Harus diakui, kita sudah lama memendam racun menular dalam tubuh bangsa atas kedirian telah ngapal oleh bertubi-tubinya tragedi, juga kesalahan terus berlangsung, namun hanya menjadi berita manis yang terpampang tanpa memberi pesan ajaib bagi kesadaran.
Pengembangannya pun sekadar pengulangan yang membuat perut pengetahuan kita mulas, atau pertikaian omong kosong membuat mandul, berfikir dari proses sejarah yang melelahkan dari kebodohan. Sehingga yang ada ialah muspro, bukan menjadi mapan seperti petikan berangsur membosan dalam telinga, oleh melodi berkepanjang yang bukan memberi musikal pencerahan.
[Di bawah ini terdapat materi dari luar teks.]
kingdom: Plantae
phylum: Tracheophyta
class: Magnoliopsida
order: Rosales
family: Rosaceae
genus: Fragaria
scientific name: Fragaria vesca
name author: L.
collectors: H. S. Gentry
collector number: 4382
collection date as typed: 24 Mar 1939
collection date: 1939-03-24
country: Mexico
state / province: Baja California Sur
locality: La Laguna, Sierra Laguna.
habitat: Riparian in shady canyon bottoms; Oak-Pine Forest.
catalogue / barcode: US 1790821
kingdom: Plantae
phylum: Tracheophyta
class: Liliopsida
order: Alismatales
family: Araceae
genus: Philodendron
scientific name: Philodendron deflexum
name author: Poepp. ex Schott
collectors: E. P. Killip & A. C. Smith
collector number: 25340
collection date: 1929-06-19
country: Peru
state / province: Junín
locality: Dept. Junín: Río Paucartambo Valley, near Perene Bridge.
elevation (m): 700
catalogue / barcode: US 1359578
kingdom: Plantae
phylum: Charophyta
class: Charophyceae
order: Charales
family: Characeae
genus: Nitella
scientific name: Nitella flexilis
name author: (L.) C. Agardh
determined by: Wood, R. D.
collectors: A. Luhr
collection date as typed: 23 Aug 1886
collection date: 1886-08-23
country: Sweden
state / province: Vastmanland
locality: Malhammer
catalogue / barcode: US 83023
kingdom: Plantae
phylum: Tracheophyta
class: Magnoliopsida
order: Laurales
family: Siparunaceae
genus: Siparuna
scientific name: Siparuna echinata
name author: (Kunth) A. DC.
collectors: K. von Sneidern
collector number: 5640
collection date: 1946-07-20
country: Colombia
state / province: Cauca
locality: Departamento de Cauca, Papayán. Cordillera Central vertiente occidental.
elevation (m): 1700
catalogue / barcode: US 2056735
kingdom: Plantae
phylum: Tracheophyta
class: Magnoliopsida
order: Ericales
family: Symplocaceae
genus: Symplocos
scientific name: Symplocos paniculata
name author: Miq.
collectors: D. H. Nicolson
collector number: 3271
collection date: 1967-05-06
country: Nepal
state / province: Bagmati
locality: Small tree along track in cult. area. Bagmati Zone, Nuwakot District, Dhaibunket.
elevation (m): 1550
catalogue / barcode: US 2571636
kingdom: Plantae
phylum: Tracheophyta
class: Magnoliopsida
Makna kekuasaaan hadir saat bertemu kesadaran, atau awal kesadaran bernama keremajaan serta penuwaan di dalamnya. Tentu penilaian ini dari proses yang diperbantingkan ruang waktu diri menyuntuki hal digebu. Dan kehadirannya tidak jauh dari lingkungan, daya asumsi yang dikendalikan renungan. Ini ujiannya sebelum kaki-kaki melangkah di bencah perencanaan.
Sebab-sebab perhitungan matang menjelma penentu fikiran di sekitar terjadinya perubahan. Poin-poinnya melandasi pacuan yang cukup mempengaruhi gerak kedirian mendatang. Seleksi alam pemicu lahirnya kesadaran paling pribadi.
Kesadaran itu kekuasaan terbangun untuk keberlangsungan naluri berbunga dari sekumpulan pertanyaan dan ruang-ruang penentu pijakan. Perbendaharaannya dari kesembuhan nalar atas daya tarik kontrak sosial yang dinamai kesadaran kuasa.
Kekuasaan dan kesadaran ialah cara pandang mendasar, hadir atas percobaan persepsi hingga menjelma premis penentu. Membangun sarana mental evolusi nilai, di sekitar acara telaah hari-hari, dan jarak yang ditempuh pengoreksian diri di depan cermin hayati.
Keduanya (kesadaran dan kekuasaan) merupakan penentu terjadinya pembuangan timbunan pengetahuan yang melelahkan. Yang meletihkan ditariknya beberapa studi kasus kelumpuhan gerak, dengan seperangkat kesadaran manusiawi.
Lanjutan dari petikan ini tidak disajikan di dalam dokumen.